Right now I use fvwm, which I've used for many years in the past as well. It's very configurable and powerful, though you will need to read a bit and be prepared to write your own config file. It has all I need, and I can configure it to the bare minimum I need. I don't need desktop menus since I am a keyboard guy anyway, and I prefer key bindings. I use dmenu as my app launcher. I never understood why do people put icons on the desktop. The space in your screen should be used for it's for: running programs. I only see my background when I startx
I use bash for most my file administration tasks. When I need a file manager I use mc which is also very configurable. I also use mc as my burning frontend, with a custom menu I made (just ask for instructions if you are interested). I also use it to launch my videos in mplayer (plain mplayer, not gmplayer).
I use moc as my music player, it's text based, and the interface can be dettached once the playlist is set up and running. You can reattach with mocp -y to the daemon if you need to change something in the list, or if you want to completely exit mocp. It also supports streams and is configurable.
The only file management issue where bash and mc are inefficient for me is when dealing with dirs full of image files. For that I use gqview.

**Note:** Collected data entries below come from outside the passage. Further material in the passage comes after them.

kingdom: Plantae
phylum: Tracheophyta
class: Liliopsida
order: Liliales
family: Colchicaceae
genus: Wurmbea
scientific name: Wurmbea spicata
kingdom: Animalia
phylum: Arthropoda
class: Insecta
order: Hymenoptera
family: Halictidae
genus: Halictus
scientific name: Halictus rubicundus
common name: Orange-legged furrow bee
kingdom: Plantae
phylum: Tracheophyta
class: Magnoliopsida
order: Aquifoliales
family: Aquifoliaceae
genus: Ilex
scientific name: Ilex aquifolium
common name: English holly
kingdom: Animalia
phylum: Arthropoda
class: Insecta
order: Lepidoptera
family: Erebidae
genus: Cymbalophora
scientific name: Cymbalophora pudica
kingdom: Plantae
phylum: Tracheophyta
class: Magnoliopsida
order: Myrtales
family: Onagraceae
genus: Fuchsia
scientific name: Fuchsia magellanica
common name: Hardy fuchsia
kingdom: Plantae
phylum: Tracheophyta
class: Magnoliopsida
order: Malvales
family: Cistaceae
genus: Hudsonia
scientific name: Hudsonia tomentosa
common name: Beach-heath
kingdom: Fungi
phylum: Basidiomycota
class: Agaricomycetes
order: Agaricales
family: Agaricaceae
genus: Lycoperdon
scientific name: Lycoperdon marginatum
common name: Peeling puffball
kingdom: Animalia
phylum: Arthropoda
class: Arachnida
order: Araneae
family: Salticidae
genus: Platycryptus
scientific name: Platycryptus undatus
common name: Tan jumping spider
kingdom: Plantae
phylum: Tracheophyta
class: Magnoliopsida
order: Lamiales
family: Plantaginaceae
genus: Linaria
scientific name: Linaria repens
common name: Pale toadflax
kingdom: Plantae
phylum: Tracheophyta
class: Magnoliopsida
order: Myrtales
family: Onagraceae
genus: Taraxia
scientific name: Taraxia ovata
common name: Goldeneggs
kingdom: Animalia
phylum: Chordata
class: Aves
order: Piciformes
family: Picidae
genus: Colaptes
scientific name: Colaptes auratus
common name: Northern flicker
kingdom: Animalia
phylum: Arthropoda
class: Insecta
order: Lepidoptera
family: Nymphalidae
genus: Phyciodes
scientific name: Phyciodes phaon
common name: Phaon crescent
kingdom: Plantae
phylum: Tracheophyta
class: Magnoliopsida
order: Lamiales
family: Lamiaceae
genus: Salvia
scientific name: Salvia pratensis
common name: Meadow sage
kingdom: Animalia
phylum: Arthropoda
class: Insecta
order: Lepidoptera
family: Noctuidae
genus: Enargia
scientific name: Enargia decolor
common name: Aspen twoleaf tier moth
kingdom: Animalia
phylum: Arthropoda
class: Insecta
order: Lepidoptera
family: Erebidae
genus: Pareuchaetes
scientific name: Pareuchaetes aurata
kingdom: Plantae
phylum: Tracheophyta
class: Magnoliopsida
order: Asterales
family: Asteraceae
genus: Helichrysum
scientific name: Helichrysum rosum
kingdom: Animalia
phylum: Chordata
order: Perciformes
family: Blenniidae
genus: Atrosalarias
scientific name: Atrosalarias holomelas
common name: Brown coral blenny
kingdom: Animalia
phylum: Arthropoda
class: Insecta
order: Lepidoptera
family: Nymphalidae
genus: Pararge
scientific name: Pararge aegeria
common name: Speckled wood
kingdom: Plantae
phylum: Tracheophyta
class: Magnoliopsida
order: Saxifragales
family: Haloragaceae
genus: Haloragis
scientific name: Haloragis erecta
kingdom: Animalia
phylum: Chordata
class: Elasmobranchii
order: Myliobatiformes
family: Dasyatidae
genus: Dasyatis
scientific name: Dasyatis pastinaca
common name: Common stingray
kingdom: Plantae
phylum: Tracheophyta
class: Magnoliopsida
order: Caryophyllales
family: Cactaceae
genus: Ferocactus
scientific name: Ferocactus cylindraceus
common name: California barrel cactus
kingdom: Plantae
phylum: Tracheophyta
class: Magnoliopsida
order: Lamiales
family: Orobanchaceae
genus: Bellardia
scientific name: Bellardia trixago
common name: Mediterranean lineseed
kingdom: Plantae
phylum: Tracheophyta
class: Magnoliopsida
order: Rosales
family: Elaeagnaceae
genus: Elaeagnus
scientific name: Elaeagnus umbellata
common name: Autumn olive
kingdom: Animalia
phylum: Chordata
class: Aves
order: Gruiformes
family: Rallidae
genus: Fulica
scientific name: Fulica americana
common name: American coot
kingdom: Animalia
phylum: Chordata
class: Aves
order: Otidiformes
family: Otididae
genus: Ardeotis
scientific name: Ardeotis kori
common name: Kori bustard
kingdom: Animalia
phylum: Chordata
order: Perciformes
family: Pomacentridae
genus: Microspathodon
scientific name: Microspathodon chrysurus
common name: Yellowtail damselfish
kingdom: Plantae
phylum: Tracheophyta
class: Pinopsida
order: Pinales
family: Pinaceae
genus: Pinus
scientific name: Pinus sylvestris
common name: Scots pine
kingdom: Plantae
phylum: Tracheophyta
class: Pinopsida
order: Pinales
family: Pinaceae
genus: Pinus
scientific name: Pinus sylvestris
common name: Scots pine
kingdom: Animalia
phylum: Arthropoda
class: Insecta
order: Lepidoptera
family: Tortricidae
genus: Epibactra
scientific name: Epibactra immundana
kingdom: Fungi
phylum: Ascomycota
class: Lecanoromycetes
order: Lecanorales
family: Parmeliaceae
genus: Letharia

The bigger graphical app I use is firefox, which I also use as my mail reader. I download the mail to my server using fetchmail, sort it using procmail, and serve it using dovecot. I then use squirrelmail to access the dovecot imap server from firefox, by just pointing it to my home server.
I always try to reuse as much resources as I can, and I try not to waste power. The hardware is cheap enough these days, but in my opinion, wasting resources and power without a reason is a silly thing.
About automounting... I really never liked it. But I guess you could look into ivman, which can do it at daemon level and is not linked to any GUI.